Brian Graham

Personal information
- Full name: Brian Robert Graham
- Born: 1936 (age 89–90) Grafton, New South Wales, Australia

Playing information
- Position: Fullback
Club
| Years | Team | Pld | T | G | FG | P |
| 1955–64 | St. George | 114 | 20 | 287 | 0 | 634 |
| 1965–67 | Newtown | 35 | 0 | 31 | 0 | 62 |
|  | Total | 149 | 20 | 318 | 0 | 696 |
Representative
| Years | Team | Pld | T | G | FG | P |
| 1959 | City NSW | 1 | 0 | 0 | 0 | 0 |
| 1959 | New South Wales | 2 | 0 | 0 | 0 | 0 |
- Relatives: Don Graham (brother) Philip Graham (son)

= Brian Graham (rugby league) =

Australian rugby league footballer

Brian Robert Graham (born 1936) is an Australian former professional rugby league footballer who played in the 1950s and 1960s. A New South Wales representative goal-kicking , he played club football in the NSWRFL Premiership for Sydney's St. George (with whom he won 5 consecutive grand finals) and Newtown.

==Career==
St. George

Originally from Grafton, New South Wales, Graham started playing first grade for the St. George club in the 1955 NSWRFL season. The following season the club won the first of what would become a record eleven consecutive premierships, but Graham did not play first grade. However, at the end of the 1957 NSWRFL season St. George had again reached the grand final and Graham played at fullback in their 31–9 victory over Manly-Warringah. He also played for Saints and fullback in the 1958 NSWRFL season's grand final victory over Western Suburbs.

==Personal life==
Married in 1958, Graham and his wife Lola resided in Sydney, Australia, with their three children; Philip Graham, Kerrin Graham and Paul Graham. Graham has 7 grandchildren.
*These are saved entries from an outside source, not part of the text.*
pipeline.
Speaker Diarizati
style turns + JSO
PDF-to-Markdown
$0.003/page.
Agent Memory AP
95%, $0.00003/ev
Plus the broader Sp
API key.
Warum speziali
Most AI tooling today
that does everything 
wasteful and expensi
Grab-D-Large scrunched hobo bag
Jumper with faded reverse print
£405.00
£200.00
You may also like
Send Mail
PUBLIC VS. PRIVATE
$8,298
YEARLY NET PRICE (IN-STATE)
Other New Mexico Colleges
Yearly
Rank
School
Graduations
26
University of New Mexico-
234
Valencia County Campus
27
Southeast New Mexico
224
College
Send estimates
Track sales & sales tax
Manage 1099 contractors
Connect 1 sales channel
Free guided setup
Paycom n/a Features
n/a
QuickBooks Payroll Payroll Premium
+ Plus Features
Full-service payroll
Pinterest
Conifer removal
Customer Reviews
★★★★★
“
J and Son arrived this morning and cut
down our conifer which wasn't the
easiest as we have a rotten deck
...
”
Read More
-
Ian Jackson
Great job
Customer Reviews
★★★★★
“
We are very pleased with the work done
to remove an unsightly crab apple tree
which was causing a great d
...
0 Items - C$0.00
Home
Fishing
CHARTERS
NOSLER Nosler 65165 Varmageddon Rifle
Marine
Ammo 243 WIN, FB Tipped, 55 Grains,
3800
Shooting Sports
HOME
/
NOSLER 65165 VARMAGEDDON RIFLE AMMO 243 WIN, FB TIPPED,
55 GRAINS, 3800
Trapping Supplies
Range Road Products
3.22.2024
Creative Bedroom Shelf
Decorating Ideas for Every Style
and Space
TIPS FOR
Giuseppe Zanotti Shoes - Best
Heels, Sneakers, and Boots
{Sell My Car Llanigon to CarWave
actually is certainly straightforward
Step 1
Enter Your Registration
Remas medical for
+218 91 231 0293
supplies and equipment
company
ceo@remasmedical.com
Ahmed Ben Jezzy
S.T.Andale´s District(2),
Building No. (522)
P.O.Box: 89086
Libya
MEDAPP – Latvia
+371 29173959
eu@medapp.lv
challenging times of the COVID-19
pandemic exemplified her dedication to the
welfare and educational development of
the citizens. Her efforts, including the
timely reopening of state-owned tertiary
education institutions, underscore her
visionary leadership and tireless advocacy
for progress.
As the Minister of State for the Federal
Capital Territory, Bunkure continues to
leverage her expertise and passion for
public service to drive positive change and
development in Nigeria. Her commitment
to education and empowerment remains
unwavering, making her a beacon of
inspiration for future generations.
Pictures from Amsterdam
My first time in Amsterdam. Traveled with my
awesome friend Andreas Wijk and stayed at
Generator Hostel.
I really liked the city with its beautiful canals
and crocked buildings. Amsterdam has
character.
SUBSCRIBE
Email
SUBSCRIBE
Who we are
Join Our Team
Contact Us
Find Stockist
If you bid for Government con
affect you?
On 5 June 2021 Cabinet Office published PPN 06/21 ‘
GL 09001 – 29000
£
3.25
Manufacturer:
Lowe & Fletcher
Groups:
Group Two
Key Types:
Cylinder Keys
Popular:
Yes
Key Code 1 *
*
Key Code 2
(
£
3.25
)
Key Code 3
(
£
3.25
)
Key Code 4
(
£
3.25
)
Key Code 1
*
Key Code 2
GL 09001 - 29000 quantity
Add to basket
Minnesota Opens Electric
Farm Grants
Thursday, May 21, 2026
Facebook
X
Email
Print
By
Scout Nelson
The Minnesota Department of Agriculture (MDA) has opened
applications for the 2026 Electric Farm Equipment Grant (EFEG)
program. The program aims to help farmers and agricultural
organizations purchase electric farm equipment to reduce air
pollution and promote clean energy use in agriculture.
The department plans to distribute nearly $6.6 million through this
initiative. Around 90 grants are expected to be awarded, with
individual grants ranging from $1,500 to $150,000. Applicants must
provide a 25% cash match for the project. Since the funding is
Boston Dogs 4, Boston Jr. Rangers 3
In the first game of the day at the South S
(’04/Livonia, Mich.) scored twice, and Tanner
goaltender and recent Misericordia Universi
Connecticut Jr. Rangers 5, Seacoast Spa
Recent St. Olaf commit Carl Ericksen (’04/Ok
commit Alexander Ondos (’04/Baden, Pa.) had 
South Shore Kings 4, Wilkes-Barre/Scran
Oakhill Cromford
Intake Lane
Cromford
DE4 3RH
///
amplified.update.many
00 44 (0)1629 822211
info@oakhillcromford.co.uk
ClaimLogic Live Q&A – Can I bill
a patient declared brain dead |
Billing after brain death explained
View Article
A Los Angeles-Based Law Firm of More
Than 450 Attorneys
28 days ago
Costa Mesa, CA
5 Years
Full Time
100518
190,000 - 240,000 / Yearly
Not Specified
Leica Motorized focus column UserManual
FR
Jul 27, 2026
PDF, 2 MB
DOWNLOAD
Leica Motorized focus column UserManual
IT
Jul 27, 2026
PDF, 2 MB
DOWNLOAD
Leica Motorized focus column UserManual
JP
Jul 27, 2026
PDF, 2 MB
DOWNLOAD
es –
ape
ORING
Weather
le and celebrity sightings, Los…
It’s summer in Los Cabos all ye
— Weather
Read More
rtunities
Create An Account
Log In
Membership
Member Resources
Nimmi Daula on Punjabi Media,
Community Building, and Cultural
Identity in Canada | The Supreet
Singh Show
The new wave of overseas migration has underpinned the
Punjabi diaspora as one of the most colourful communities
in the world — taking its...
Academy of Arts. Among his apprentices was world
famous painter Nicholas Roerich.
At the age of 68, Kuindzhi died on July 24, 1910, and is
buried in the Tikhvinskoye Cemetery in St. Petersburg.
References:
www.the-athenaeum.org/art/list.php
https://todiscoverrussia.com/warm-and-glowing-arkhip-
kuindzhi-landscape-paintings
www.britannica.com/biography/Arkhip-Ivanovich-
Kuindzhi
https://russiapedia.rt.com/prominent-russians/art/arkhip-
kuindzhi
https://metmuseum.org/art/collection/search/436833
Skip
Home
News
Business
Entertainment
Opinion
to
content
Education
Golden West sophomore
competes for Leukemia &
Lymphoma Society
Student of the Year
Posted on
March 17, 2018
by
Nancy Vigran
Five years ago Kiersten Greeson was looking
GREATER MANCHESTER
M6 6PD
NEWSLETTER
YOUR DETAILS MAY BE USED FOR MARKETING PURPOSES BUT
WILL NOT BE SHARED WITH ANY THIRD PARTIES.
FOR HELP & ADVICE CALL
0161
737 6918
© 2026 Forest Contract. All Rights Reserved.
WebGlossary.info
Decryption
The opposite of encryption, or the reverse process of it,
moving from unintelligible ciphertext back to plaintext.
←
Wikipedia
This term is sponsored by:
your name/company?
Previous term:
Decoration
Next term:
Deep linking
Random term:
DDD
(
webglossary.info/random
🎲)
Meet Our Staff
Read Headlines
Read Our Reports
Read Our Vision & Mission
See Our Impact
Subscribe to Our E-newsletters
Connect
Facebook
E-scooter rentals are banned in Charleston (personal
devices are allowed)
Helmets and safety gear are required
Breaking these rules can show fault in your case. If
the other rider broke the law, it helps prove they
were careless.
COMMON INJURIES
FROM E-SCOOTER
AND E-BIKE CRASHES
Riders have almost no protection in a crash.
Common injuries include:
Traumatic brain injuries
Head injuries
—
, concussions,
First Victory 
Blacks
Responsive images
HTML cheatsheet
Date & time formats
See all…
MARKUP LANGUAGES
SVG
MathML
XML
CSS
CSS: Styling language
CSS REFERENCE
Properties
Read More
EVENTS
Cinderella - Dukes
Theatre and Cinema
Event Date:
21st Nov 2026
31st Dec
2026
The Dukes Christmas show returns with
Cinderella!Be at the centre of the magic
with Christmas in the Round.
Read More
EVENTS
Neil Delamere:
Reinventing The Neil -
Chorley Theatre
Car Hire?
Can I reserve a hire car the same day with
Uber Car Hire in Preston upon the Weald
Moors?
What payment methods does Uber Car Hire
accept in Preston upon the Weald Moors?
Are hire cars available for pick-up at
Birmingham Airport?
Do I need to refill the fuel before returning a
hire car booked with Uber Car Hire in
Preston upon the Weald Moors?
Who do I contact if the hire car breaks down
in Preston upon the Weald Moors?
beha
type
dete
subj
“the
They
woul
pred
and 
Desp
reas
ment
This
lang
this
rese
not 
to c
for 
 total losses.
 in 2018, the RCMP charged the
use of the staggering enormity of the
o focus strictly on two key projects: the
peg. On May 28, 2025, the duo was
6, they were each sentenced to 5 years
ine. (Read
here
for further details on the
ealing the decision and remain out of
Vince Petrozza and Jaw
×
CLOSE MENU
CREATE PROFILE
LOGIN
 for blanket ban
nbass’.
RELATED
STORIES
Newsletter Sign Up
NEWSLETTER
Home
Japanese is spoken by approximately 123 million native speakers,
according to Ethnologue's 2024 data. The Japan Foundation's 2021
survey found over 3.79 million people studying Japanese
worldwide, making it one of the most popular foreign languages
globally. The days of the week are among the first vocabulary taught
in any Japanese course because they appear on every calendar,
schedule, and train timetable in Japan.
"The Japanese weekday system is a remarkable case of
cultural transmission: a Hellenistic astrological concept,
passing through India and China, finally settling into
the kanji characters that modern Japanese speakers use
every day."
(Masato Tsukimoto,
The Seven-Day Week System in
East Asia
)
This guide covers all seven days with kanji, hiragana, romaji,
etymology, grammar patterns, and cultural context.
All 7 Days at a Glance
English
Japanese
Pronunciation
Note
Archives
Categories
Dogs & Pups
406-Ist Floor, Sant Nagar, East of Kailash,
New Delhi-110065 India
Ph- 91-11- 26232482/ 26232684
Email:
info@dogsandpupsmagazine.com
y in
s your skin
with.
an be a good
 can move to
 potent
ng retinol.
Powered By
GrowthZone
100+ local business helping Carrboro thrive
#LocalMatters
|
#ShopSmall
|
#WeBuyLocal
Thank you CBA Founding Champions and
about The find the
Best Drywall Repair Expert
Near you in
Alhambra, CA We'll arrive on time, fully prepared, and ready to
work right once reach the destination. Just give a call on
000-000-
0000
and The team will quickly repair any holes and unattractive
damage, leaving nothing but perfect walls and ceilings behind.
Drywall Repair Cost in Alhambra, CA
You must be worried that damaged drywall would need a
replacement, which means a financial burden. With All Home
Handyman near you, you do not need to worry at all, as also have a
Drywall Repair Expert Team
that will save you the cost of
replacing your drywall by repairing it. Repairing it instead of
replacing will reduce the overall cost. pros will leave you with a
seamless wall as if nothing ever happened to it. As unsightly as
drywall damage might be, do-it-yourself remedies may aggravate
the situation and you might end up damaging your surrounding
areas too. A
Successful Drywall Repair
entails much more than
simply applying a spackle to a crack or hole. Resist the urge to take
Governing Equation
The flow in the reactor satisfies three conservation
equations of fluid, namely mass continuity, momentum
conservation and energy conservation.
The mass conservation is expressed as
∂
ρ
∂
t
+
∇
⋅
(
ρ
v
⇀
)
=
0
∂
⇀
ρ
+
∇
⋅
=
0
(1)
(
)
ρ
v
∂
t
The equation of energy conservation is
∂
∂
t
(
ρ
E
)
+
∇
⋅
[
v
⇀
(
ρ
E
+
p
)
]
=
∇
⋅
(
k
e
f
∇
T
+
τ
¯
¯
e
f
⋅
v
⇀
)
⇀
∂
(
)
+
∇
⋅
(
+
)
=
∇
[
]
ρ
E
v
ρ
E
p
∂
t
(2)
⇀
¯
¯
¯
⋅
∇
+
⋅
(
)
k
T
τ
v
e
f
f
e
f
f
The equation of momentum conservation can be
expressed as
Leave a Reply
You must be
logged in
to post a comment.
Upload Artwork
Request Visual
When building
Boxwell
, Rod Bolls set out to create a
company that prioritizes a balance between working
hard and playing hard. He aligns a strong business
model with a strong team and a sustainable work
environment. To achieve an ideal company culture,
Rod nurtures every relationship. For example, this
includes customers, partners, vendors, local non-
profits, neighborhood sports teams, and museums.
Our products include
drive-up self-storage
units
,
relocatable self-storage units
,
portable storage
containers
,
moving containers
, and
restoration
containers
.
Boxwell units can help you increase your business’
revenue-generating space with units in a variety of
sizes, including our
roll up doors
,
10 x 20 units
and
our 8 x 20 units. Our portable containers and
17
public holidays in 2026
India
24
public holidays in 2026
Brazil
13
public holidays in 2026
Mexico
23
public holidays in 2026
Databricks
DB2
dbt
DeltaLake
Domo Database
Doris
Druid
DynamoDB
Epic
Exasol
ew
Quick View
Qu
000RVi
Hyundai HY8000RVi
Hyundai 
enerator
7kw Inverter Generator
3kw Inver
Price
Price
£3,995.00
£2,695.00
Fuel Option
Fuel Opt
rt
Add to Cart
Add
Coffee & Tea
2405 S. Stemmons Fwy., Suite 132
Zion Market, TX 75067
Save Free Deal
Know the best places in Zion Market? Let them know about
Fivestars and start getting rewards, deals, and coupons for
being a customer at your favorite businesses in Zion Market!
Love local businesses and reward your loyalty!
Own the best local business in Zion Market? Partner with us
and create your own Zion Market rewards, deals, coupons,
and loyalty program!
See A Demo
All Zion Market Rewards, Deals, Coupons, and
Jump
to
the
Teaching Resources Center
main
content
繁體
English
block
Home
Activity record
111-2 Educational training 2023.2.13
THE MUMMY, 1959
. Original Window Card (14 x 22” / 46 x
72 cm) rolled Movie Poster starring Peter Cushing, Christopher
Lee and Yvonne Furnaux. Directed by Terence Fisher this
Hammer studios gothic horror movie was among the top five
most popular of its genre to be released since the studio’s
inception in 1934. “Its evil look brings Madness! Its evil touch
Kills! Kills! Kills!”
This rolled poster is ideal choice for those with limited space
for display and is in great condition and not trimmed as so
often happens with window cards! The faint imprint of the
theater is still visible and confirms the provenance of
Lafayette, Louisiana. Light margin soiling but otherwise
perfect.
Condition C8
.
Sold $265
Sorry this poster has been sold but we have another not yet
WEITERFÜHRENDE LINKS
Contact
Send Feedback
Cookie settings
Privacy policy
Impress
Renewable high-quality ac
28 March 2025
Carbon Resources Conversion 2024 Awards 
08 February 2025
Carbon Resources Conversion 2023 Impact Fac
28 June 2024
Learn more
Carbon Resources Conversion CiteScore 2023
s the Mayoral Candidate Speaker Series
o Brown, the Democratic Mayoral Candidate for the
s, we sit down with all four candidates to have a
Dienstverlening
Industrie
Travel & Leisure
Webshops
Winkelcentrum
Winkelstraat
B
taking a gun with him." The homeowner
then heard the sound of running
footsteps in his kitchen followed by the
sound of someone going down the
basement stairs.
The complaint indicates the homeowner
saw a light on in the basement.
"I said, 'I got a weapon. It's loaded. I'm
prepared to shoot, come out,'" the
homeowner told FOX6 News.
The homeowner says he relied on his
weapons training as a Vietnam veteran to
In 1959 Graham gained his first representative honours when he was selected to play at fullback for the City New South Wales rugby league team in their 37–7 victory against Country. He was then chosen as fullback for New South Wales in two matches against Queensland. At the end of the 1959 NSWRFL season Graham again played for St. George at fullback, scoring a try in their 20–0 victory over Manly. He was the 1960 NSWRFL season's top points scorer, and he landed five goals in Saints' 31–6 win against Eastern Suburbs in the premiership decider. In the 1961 ANZAC Day game against Eastern Suburbs Graham sealed his side's win with a 79th-minute penalty in front of 19,386 spectators at the SCG. In the 1961 NSWRFL season decider St. George faced Western Suburbs and defeated them 22–0, with Graham kicking five goals.

In late 1962 and throughout 1963, Graham had his career with Saints curtailed after being transferred to Korea as part his oil company work. He continued playing for St. George in 1964, surpassing Doug Fleming's point scoring record for the club, but after receiving offers from Newtown and Manly-Warringah in early 1965 was transferred to the former for £1,000.

Newtown

Graham commenced playing with Newtown in the 1965 NSWRFL season, and that year took a pay dispute with his former club to the NSWRFL. During the 1967 NSWRFL season Newtown took the club captaincy from Kangaroo forward Paul Quinn and handed it to Graham. This was Graham's last season in first grade.

In 1979 Graham's 19-year-old son Philip started playing first grade for St. George as well.